* **PROBLEM**: Check each line below for the word "процедуры", and copy those that have it.

== ENTRIES SUPPLIED

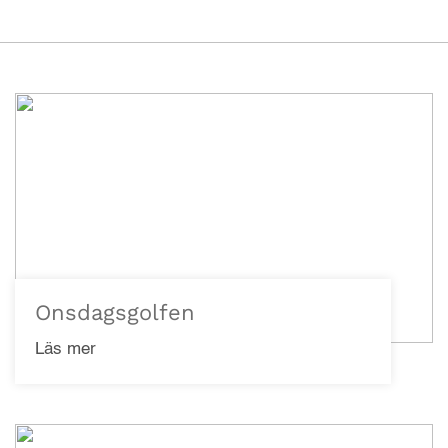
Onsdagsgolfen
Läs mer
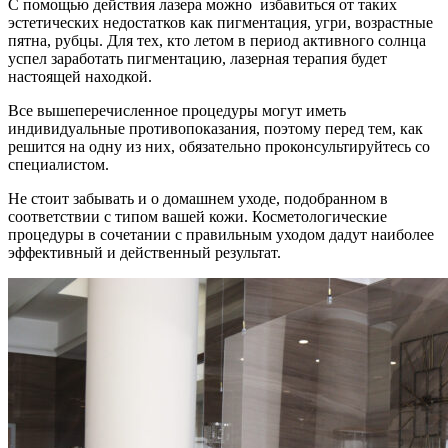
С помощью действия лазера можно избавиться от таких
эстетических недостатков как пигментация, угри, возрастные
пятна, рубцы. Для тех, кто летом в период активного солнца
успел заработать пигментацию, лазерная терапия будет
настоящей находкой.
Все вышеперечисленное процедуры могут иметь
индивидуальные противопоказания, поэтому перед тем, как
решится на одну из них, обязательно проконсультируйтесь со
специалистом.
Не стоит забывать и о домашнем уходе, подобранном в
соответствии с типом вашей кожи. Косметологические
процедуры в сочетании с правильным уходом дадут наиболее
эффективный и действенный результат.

====

* **RESPONSE TO THIS EXERCISE**:
Все вышеперечисленное процедуры могут иметь
процедуры в сочетании с правильным уходом дадут наиболее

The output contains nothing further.